Tabka et al. (2006) studied the effects of adding xylanases, feruloyl esterases, and laccases on the hydrolysis of dilute sulphuric acid impregnated steam-exploded wheat straw. The addition of hemicellulases caused an enhancement in the substrate glucose yield. On the other hand, the addition of laccase promoted the cleavage of covalent bonds in lignin, showing a negative effect that was associated to the inhibition of cellulases by the accumulation of phenolic compounds in the substrate hydrolysates.

4 Perspectives in Cellulose Hydrolysis Through the Exploration of Fungal Biodiversity

The most studied cellulolytic system to date is probably that of the ascomycete fungus T. reesei, largely used in industry and engineered for decades to be used in biomass hydrolysis applications. T. reesei genome was sequenced in 2008 (Martinez et al. 2008) and revealed a relatively reduced set of GHs in general and of cellulases in particular, with 5 endoglucanase genes, 2 cellobiohydrolase genes, and 15 β-glucosidase genes. Only 3 LPMO genes of family AA9 are also encoded by T. reesei genome. Despite the presence of all types of cellulase activities, T. reesei enzyme cocktails are not able to achieve a complete degradation of cellulose. In the past few years, the search for novel CAZymes has been expanded to the exploration of fungal strains from tropical forests (Berrin et al. 2012), marine environment (Arfi et al. 2013) and pathogens (Couturier et al. 2012). For example, the maize pathogen Ustilago maydis was identified as a good source of enzymes for improvement of T. reesei cellulolytic capabilities. U. maydis genome revealed one of the smallest sets of genes that encode for CAZymes with only 95 glycoside hydrolases (Kämper et al. 2006), but investigation of its secretome highlighted a significant fraction of putative oxidoreductases that are potentially involved in the depolymerisation of lignocellulose. The authors suggested that U. maydis oxidoreductases could participate in the depolymerisation of lignocellulose via the formation of highly reactive oxidants.

Classically, cellulolytic systems of white-rot and brown-rot fungi have been opposed. Cellulose degradation of white-rot mostly rely on GH6, GH7, LPMOs, and numerous CBM1s allowing anchoring of catalytic modules on crystalline cellulose. On the other hand, brown-rot fungi system barely contains cellulases and mostly use nonenzymatic processes based on hydroxyl radical produced by Fenton reaction (Martinez et al. 2009). However, recent work suggests that the separation of brown-rot and white-rot fungi in two distinct groups might have been an oversimplification and that some fungi display intermediate modes of action (Floudas et al. 2012, 2015; Riley et al. 2014).

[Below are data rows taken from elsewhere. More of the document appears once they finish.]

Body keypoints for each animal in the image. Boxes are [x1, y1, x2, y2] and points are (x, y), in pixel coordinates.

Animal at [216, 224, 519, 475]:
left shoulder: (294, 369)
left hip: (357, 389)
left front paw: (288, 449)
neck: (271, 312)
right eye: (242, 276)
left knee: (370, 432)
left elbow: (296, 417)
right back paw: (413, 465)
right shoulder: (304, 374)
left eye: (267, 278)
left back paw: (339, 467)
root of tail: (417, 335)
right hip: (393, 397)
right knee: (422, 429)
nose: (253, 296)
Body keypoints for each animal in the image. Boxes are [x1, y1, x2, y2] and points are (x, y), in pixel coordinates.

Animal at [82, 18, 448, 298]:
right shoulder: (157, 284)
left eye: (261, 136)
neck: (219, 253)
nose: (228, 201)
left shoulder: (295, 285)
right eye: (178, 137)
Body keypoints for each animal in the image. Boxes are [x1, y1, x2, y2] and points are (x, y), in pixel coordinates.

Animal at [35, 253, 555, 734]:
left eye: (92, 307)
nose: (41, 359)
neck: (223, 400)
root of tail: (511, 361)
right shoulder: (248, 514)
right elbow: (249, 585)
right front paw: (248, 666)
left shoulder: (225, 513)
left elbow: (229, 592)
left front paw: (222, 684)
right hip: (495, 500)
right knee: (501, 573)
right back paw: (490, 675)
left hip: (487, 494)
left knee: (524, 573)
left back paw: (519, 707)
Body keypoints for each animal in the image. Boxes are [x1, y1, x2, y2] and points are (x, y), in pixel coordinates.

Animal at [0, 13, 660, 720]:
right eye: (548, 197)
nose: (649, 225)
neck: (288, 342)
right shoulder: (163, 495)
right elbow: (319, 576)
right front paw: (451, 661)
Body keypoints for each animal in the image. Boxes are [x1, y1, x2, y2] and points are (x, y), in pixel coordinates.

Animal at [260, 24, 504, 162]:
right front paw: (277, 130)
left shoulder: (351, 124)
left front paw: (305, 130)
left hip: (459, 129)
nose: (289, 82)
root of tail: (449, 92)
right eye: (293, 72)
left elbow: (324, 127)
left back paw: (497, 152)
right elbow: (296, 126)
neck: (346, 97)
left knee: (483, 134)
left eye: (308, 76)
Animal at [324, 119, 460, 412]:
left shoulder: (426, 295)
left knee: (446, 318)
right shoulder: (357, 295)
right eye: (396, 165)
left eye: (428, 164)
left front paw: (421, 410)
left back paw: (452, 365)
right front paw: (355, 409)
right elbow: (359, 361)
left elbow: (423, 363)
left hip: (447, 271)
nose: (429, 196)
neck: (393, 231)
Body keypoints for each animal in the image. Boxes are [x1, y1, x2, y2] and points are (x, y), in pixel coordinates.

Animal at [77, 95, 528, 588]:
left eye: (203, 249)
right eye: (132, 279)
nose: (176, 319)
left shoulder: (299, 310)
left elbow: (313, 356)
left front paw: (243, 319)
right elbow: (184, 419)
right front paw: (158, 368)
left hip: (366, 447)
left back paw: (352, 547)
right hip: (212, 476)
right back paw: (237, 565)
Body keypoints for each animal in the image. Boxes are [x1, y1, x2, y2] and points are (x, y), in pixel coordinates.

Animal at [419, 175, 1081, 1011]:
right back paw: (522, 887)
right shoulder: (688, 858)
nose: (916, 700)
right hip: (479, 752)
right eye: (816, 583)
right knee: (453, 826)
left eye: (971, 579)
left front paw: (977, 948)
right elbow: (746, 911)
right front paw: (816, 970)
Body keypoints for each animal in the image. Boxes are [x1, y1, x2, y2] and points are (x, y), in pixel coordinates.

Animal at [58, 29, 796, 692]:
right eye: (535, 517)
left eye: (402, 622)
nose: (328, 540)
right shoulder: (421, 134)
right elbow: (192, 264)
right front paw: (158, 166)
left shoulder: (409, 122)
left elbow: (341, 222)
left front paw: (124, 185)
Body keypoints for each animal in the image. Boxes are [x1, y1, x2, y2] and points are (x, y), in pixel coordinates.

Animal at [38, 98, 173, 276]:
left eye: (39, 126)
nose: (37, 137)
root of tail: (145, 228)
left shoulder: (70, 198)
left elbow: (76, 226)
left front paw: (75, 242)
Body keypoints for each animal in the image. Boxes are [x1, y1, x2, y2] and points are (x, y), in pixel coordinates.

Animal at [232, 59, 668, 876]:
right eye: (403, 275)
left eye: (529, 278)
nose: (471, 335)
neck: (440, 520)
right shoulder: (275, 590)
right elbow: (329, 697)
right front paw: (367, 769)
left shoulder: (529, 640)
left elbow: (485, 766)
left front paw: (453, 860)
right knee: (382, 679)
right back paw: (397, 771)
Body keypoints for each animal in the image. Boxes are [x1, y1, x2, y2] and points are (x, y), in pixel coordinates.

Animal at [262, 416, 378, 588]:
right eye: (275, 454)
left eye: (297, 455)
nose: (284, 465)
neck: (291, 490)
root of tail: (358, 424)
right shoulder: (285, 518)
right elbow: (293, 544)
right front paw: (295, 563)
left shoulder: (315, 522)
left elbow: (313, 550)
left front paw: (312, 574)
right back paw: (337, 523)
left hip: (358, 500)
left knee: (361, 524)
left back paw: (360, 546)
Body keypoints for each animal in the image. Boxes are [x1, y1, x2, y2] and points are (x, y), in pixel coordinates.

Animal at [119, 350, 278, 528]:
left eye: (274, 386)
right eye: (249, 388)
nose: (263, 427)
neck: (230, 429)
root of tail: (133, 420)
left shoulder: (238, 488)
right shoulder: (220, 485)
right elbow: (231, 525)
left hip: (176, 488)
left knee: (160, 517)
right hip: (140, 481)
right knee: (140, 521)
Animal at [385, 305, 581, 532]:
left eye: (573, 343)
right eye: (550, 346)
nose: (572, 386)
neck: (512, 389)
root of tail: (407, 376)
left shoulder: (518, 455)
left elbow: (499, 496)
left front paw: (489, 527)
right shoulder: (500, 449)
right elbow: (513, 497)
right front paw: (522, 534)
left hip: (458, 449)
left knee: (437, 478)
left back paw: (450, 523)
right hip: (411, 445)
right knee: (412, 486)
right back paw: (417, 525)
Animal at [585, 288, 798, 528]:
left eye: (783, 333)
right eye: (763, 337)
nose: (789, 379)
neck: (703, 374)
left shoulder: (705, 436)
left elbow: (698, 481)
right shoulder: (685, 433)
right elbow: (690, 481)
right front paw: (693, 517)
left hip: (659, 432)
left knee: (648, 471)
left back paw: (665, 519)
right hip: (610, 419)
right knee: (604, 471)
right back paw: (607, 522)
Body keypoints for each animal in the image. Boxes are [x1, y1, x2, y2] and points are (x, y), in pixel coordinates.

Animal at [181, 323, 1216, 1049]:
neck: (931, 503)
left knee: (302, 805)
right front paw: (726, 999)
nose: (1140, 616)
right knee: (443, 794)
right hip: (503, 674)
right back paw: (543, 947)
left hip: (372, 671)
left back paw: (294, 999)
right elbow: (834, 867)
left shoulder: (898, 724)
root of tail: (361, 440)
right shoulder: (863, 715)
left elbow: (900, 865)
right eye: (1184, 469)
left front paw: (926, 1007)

A wealth of fungal genomics and postgenomics (transcriptomics and secretomics) information has been generated in the last few years. More than 265 fungal genomes (more than 90 corresponding to basidiomycetes) are publically available. These studies constitute a solid basis to identify the main players involved in the degradation of cellulosic biomass through comparative–omic studies. Complex portfolios of fungal enzymes are secreted in response to environment and growth substrates. The study of fungal secretomes from the scope of their different lignocellulosic biomass degradation strategies and lifestyles would facilitate their use in the treatment of lignocellulose as carbon feedstock for biofuel production and further biorefinery processes (Alfaro et al. 2014).